# Lead Melting Pots



## Rumble (Apr 25, 2012)

Was wondering if anyone has any suggestions on which lead melting pots are the best to buy for a newbie. Was looking to getting into making my own sinkers and jigs as a hobby during the winter months.


----------



## cadman (Jan 25, 2009)

I would suggest getting a Lee IV bottom pour pot for ease of use and safety. JMO


----------



## Rumble (Apr 25, 2012)

cadman said:


> I would suggest getting a Lee IV bottom pour pot for ease of use and safety. JMO


Thanks for the input


----------



## sherman51 (Apr 12, 2011)

+1 on the lee bottom pour pot. you can sometimes get some good buys on ebay.
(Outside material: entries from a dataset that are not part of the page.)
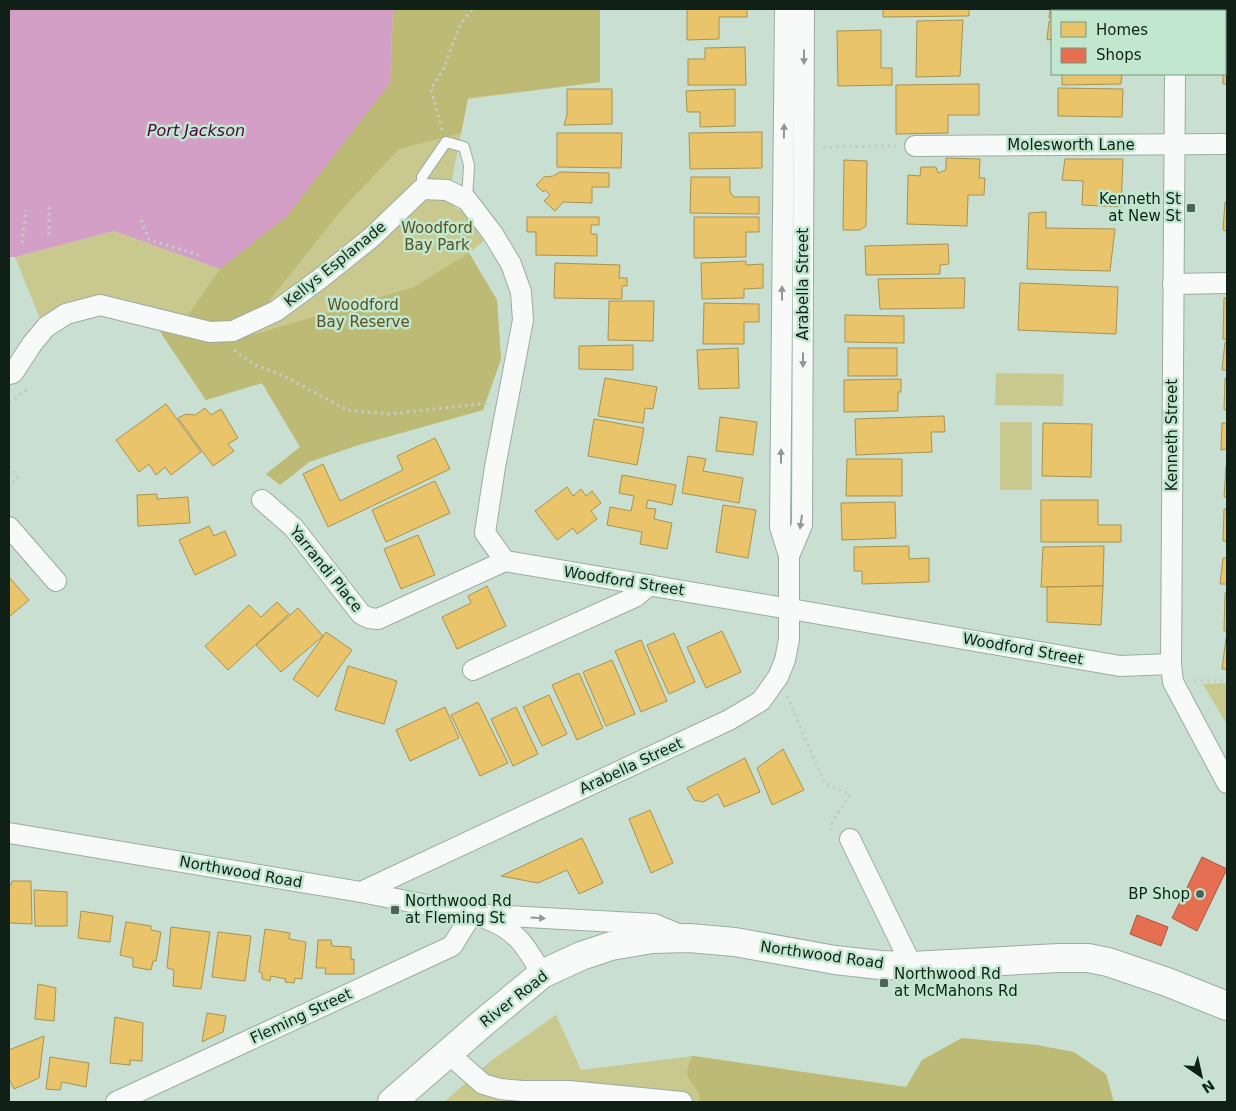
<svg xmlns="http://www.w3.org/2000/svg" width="1236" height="1111" font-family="'DejaVu Sans',sans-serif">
<rect width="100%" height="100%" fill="#c9dfd1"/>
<!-- green -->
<g fill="#c9c88e">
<path d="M 393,9 L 600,9 L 600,82 L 468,99 L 451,184 L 455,208 L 462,211 L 484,241 L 469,253 L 497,300 L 501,359 L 483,410 L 358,445 L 309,462 L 280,485 L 266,474 L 300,447 L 262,383 L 206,400 L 163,336 L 149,312 L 100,301 L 41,321 L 15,257 L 114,231 L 220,269 L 390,83 Z"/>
<path d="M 996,373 L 1064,374 L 1063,406 L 995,405 Z"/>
<rect x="1000" y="422" width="32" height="68"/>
<path d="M 1227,683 L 1227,725 L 1203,684 Z"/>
<path d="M 556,1015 L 581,1070 L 693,1056 L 906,1087 L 913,1102 L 444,1102 L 492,1060 Z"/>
</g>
<!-- forest -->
<g fill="#bcba74">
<path d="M 393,9 L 600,9 L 600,82 L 468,98 L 461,133 L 399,149 L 343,208 L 239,339 L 414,287 L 469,253 L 497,300 L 501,359 L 483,410 L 358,445 L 309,462 L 280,485 L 266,474 L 300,447 L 262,383 L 206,400 L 163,336 L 150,312 L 186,318 L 220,269 L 287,215 L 390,83 Z"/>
<path d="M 962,1038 L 1037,1045 L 1074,1052 L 1106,1074 L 1114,1102 L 700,1102 C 701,1082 677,1084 693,1056 L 906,1087 L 922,1060 Z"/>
</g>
<!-- water -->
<path fill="#d49fc6" d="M 9,9 L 393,9 L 390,83 L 287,216 L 220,269 L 114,231 L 15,257 L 9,257 Z"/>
<!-- homes -->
<g fill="#e9c46a" stroke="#a89351">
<path d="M 687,9 L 747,9 L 747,17 L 719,17 L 719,39 L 687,40 Z"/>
<path d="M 883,9 L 969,9 L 969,16 L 883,17 Z"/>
<path d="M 1050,9 L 1125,9 L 1125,11 L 1052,11 L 1052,18 L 1049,18 Z"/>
<path d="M 963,20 L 960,76 L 916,77 L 917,21 Z"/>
<path d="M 1049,21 L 1052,21 L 1052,39 L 1047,40 Z"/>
<path d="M 881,30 L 881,68 L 892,68 L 892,85 L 838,86 L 837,31 Z"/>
<path d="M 745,47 L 746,85 L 688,85 L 688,59 L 705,59 L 705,48 Z"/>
<path d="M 1225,57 L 1227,57 L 1227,84 L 1223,84 L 1223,74 L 1225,74 Z"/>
<path d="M 1062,74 L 1122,74 L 1121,84 L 1062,85 Z"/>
<path d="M 979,84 L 979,115 L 948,115 L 948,133 L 896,134 L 896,85 Z"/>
<path d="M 1058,88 L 1123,89 L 1122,117 L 1058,116 Z"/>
<path d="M 567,89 L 612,89 L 612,124 L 564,125 L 567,115 Z"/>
<path d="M 735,89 L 735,126 L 700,127 L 700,112 L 687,112 L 686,91 Z"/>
<path d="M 762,132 L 762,168 L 690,169 L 689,133 Z"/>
<path d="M 557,133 L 622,133 L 621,168 L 557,167 Z"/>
<path d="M 946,158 L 980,159 L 979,178 L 985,178 L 984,195 L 968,195 L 967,226 L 907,224 L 908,175 L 920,176 L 921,167 L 936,167 L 938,173 L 946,170 Z"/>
<path d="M 1065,159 L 1123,159 L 1121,207 L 1082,205 L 1083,181 L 1062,180 Z"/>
<path d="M 844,160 L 867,161 L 866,226 L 860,230 L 843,230 Z"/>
<path d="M 560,172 L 609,173 L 609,187 L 592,187 L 592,203 L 563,202 L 555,211 L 544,201 L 550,195 L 545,190 L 543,192 L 536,185 L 544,177 L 553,176 Z"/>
<path d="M 691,177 L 730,177 L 730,192 L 734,197 L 759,197 L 759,214 L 690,213 Z"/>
<path d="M 1225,202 L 1227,202 L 1227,231 L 1223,230 Z"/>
<path d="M 1046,212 L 1046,228 L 1115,229 L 1110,271 L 1027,269 L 1029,213 Z"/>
<path d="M 527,217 L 599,217 L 599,225 L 591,225 L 591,234 L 597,234 L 597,256 L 536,255 L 536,232 L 527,232 Z"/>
<path d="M 694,217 L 759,217 L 759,232 L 746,232 L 746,257 L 694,258 Z"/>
<path d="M 948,244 L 949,264 L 940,265 L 940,274 L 866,275 L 865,246 Z"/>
<path d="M 746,261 L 746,265 L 763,264 L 763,288 L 744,289 L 744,298 L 702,299 L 701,263 Z"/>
<path d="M 555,263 L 620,265 L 619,278 L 627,278 L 627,286 L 622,286 L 622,299 L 554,298 Z"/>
<path d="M 965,278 L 964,308 L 880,309 L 878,279 Z"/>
<path d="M 1020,283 L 1118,287 L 1116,334 L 1018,330 Z"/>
<path d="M 1224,298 L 1227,298 L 1227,339 L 1223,339 Z"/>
<path d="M 609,301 L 654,301 L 653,341 L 608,340 Z"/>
<path d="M 704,303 L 759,304 L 759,322 L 744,322 L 744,344 L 703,344 Z"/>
<path d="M 845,315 L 904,316 L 904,343 L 845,342 Z"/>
<path d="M 1225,342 L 1227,342 L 1227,370 L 1222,370 Z"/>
<path d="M 633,345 L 633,370 L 579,369 L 579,346 Z"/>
<path d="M 738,348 L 739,388 L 699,389 L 697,350 Z"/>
<rect x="848" y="348" width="49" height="28"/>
<path d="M 605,378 L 657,387 L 653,409 L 645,408 L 643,423 L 598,416 Z"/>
<path d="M 1225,378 L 1227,378 L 1227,410 L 1224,410 Z"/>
<path d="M 901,379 L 901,392 L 898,392 L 898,411 L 844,412 L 844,380 Z"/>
<path d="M 166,404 L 201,452 L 171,475 L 165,467 L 156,475 L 149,464 L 139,472 L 116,440 Z"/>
<path d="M 205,408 L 211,415 L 221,409 L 238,438 L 228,444 L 234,451 L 213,466 L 178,418 L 186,414 L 195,415 Z"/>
<path d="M 944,416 L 945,432 L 931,432 L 932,452 L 856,455 L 855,419 Z"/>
<path d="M 720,417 L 757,422 L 753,455 L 716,451 Z"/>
<path d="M 594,419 L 644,428 L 637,465 L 588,456 Z"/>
<path d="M 1043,423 L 1092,424 L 1091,477 L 1042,476 Z"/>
<path d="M 1222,423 L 1227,423 L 1227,449 L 1221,450 Z"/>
<path d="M 435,438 L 450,469 L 328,527 L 303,474 L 323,464 L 340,501 L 403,470 L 397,456 Z"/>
<path d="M 688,456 L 706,459 L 703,471 L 743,478 L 739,503 L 682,493 Z"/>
<path d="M 847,459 L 902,459 L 902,496 L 846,496 Z"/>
<path d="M 1226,466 L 1227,466 L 1227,497 L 1224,497 Z"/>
<path d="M 622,475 L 676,485 L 672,505 L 648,500 L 646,508 L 656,509 L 654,519 L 672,523 L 667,549 L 640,544 L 642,532 L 607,525 L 610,507 L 631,511 L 634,496 L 619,493 Z"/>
<path d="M 435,481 L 450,513 L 386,542 L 372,510 Z"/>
<path d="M 567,487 L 573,496 L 581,489 L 586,496 L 592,491 L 601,503 L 591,511 L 597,519 L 577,534 L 573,528 L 557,540 L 535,511 Z"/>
<path d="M 157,494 L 157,499 L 188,497 L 190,523 L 138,526 L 137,495 Z"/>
<path d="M 1041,500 L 1098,500 L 1098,525 L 1121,525 L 1121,542 L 1041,542 Z"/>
<path d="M 895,502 L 896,538 L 842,540 L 841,503 Z"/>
<path d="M 723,505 L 756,510 L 748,558 L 716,552 Z"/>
<path d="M 1224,509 L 1227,509 L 1227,541 L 1223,541 Z"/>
<path d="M 209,526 L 214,536 L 225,531 L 236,555 L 195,575 L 179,540 Z"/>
<path d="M 418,535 L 435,575 L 401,589 L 384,549 Z"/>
<path d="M 909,546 L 909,559 L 929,558 L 929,582 L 862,584 L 862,571 L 854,571 L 854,547 Z"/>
<path d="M 1104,546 L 1103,586 L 1041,587 L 1043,547 Z"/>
<path d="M 1223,558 L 1227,558 L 1227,584 L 1220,584 Z"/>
<path d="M 9,577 L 29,600 L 9,617 Z"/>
<path d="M 487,586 L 506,626 L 457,649 L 442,617 L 471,603 L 468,596 Z"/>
<path d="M 1103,586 L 1101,625 L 1047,622 L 1047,587 Z"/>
<path d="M 1227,592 L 1227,631 L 1224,631 L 1225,593 Z"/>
<path d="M 277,602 L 289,614 L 228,670 L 205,646 L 249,605 L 261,617 Z"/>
<path d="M 298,608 L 323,636 L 281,672 L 256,645 Z"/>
<path d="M 722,631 L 741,672 L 706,688 L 687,647 Z"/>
<path d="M 326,632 L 352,650 L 318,697 L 293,679 Z"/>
<path d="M 674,633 L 695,682 L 669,694 L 647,645 Z"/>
<path d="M 1226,638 L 1227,638 L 1227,669 L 1222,669 Z"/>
<path d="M 641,640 L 667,701 L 641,712 L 615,651 Z"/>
<path d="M 612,660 L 635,714 L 606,726 L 583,672 Z"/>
<path d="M 348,666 L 397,681 L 384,724 L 335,710 Z"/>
<path d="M 579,673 L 603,728 L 577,740 L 552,685 Z"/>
<path d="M 549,695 L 567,734 L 542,746 L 523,707 Z"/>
<path d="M 478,702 L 508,763 L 480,776 L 451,715 Z"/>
<path d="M 445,707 L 459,738 L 410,761 L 396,730 Z"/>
<path d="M 516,707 L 538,754 L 513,766 L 491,719 Z"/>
<path d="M 783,749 L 804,790 L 772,805 L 757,768 Z"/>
<path d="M 745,758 L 760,792 L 724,807 L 718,794 L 703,802 L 694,800 L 687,788 Z"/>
<path d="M 650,810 L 673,863 L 651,873 L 629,819 Z"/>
<path d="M 582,838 L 603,883 L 579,894 L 567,870 L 538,883 L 501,876 Z"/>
<path d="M 12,881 L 31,881 L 32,924 L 9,923 L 9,885 L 11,885 Z"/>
<path d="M 34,890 L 67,892 L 67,926 L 35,926 Z"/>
<path d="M 81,911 L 113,916 L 110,942 L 78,938 Z"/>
<path d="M 126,922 L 151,926 L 151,930 L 161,932 L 156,961 L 153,961 L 151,970 L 133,967 L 133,958 L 120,955 Z"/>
<path d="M 171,927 L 210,932 L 201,989 L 173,986 L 174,970 L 167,968 Z"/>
<path d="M 265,929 L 290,933 L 289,939 L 306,942 L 302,979 L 295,978 L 294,983 L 285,982 L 286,979 L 271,976 L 270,981 L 262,979 L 262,973 L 259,972 Z"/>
<path d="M 218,932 L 251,936 L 245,981 L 212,977 Z"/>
<path d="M 318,940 L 331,940 L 332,946 L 351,947 L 351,960 L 354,959 L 354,974 L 325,974 L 326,968 L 316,968 Z"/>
<path d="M 38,984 L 56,988 L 54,1021 L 35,1019 Z"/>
<path d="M 207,1013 L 226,1016 L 223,1032 L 202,1042 Z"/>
<path d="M 115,1017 L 143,1023 L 142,1061 L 130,1060 L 130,1065 L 110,1063 Z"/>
<path d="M 44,1036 L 39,1078 L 14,1089 L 9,1079 L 9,1050 Z"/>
<path d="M 50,1057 L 89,1063 L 86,1087 L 62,1082 L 60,1090 L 46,1089 Z"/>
</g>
<!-- shops -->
<g fill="#e76f51" stroke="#a75740">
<path d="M 1202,857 L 1227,869 L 1197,931 L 1172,918 Z"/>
<path d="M 1137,915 L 1168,927 L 1161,946 L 1130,934 Z"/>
</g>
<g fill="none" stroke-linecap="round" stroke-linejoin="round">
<defs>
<path id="lane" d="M 422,189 L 422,177 L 446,142 L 464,147 L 469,165 L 467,200"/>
<g id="street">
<path d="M 1176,11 L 1176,9"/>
<path d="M 1175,74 L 1171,664 L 1173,682 L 1227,783"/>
<path d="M 915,146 L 1227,144"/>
<path d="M 1173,284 L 1227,283"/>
<path d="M 9,374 L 13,373 L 32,344 L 46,327 L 66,314 L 100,305 L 210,332 L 233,331 L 276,311 L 321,278 L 372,237 L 422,189 L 447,190 L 467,200 L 493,234 L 511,264 L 521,292 L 523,320 L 495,467 L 485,533 L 505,561 L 808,612 L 1120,666 L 1171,664"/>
<path d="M 262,500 L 294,528 L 361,614 L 369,618 L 378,619 L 505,561"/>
<path d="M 9,527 L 56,581"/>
<path d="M 789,556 L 802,525 L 804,9"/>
<path d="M 473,670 L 635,597 L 650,585"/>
<path d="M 9,833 L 361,892 L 472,914 L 635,923 L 654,924 L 680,935"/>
<path d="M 850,839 L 912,966"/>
<path d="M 361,892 L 729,720 L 761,701 L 778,677 L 785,660 L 789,639 L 789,556 L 780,527 L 785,9"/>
<path d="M 487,919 C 517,930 527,948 542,974"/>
<path d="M 449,1054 L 483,1084 L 500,1089 L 523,1091 L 569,1091 L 682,1102"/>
<path d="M 116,1102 L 452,946 L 472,914"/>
</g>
<path id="secondary" d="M 392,1102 L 484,1022 L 542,974 L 581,956 L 611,946 L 652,939 L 689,938 L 735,942 L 835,960 L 880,965 L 912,966 L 1059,958 L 1088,958 L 1108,962 L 1167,982 L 1227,1006"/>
</defs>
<!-- lane casing -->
<use href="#lane" stroke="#9baca2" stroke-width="12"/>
<!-- street casing -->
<use href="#street" stroke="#9baca2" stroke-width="22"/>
<!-- secondary casing -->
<use href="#secondary" stroke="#9baca2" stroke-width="30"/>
<!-- path -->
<g stroke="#c5cbc7" stroke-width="3" stroke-dasharray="2.5 4" stroke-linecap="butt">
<path d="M 442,130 L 431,89 L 443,70 L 460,25 L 472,9"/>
<path d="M 823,147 L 896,146"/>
<path d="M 141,220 L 149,240 L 199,255"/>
<path d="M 49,235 L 49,207"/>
<path d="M 22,243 L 26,210"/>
<path d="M 234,350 L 253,364 L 288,378 L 347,410 L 389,414 L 489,403"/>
<path d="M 9,403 L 26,390 L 24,386"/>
<path d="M 9,466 L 18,478 L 13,482 L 9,478"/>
<path d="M 1194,681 L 1227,681"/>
<path d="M 787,696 L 825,784 L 850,794 L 832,822 L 831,832"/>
</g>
<!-- lane -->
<use href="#lane" stroke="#f7faf8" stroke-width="10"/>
<!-- street -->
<use href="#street" stroke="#f7faf8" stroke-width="20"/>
<!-- secondary -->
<use href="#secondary" stroke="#f7faf8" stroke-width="28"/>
</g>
<!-- one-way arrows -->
<defs><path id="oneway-solid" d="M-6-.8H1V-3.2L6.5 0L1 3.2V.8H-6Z" transform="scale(1.25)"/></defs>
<g fill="#909893">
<use href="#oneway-solid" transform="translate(804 57) rotate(90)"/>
<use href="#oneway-solid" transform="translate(784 131) rotate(-89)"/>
<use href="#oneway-solid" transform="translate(782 293) rotate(-90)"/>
<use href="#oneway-solid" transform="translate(803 360) rotate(90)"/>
<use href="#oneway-solid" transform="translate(781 456) rotate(-90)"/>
<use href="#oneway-solid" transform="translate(801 522) rotate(98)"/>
<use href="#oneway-solid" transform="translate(538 918) rotate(3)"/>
</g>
<!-- markers -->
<g fill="#516358" stroke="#c1e7cf" stroke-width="2">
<rect x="1186" y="203" width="10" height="10" rx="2.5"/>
<circle cx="1200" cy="894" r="5"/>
<rect x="390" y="905" width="10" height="10" rx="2.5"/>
<rect x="879" y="978" width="10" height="10" rx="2.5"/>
</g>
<g text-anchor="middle" stroke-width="5" stroke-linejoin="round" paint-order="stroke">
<!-- street labels -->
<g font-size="15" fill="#112017" stroke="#c1e7cf">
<text x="1071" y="150">Molesworth Lane</text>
<text transform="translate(335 264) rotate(-39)" y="5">Kellys Esplanade</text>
<text transform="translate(803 284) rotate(-90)" y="5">Arabella Street</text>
<text transform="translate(1172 435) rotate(-90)" y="5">Kenneth Street</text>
<text transform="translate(326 569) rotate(51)" y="5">Yarrandi Place</text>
<text transform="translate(624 581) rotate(9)" y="5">Woodford Street</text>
<text transform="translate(1023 649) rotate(10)" y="5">Woodford Street</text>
<text transform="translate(631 766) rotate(-25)" y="5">Arabella Street</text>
<text transform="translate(241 872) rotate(10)" y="5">Northwood Road</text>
<text transform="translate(822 955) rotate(8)" y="5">Northwood Road</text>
<text transform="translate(514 999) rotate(-38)" y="5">River Road</text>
<text transform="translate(301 1016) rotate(-25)" y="5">Fleming Street</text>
</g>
<!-- poi labels -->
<g font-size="15" fill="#112017" stroke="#c1e7cf" text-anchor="end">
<text x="1181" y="204">Kenneth St<tspan x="1181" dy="17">at New St</tspan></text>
<text x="1190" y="899">BP Shop</text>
<text x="405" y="906" text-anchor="start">Northwood Rd<tspan x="405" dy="17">at Fleming St</tspan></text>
<text x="894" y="979" text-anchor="start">Northwood Rd<tspan x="894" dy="17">at McMahons Rd</tspan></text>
</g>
<!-- park labels -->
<g font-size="15" fill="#595023" stroke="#c1e7cf">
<text x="437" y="233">Woodford<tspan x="437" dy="17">Bay Park</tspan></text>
<text x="363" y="310">Woodford<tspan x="363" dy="17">Bay Reserve</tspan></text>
</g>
<!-- water labels -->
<g font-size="16" font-style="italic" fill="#510243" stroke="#c1e7cf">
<text x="196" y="136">Port Jackson</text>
</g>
</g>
<!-- border -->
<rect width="1236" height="1111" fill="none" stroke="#112017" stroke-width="20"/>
<!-- legend -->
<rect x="1051" y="10" width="175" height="65" fill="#c1e7cf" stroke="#7b9785"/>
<rect x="1061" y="22" width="25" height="15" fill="#e9c46a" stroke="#7b9785"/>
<text x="1096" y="35" font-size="15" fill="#112017">Homes</text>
<rect x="1061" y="48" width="25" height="15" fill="#e76f51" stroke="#7b9785"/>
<text x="1096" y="60" font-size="15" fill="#112017">Shops</text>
<!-- north arrow -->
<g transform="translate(1201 1076) rotate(146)" stroke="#c1e7cf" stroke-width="4" paint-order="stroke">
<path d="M0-4L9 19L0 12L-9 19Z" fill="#112017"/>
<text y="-8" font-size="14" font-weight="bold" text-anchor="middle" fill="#112017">N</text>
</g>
</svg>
I had a 10 lb pot I had for many yrs then something fell off a shelf in the pole barn and smashed my pot. then I found a great buy on a 20 lb pot on ebay.
sherman


----------



## Star1pup (Aug 3, 2004)

I've also had good luck with my Lee. Especially after I got a few good tips on this site.


----------



## Rumble (Apr 25, 2012)

Ordered my pot today... went with the Lee IV bottom pour pot...Also ordered a few basic molds. hopefully it wont be to hard to master.


----------



## Star1pup (Aug 3, 2004)

Rumble said:


> Ordered my pot today... went with the Lee IV bottom pour pot...Also ordered a few basic molds. hopefully it wont be to hard to master.


I found that making sure the lead was hot enough and making sure the spout was open was all I needed to pour some really nice jigs & sinkers. I also read the manual that came with the pot and it said to pour a little off center so the lead would swirl a bit. Doing all of this really helped me so good luck with your new lead pot. I'm sure you will do great.


----------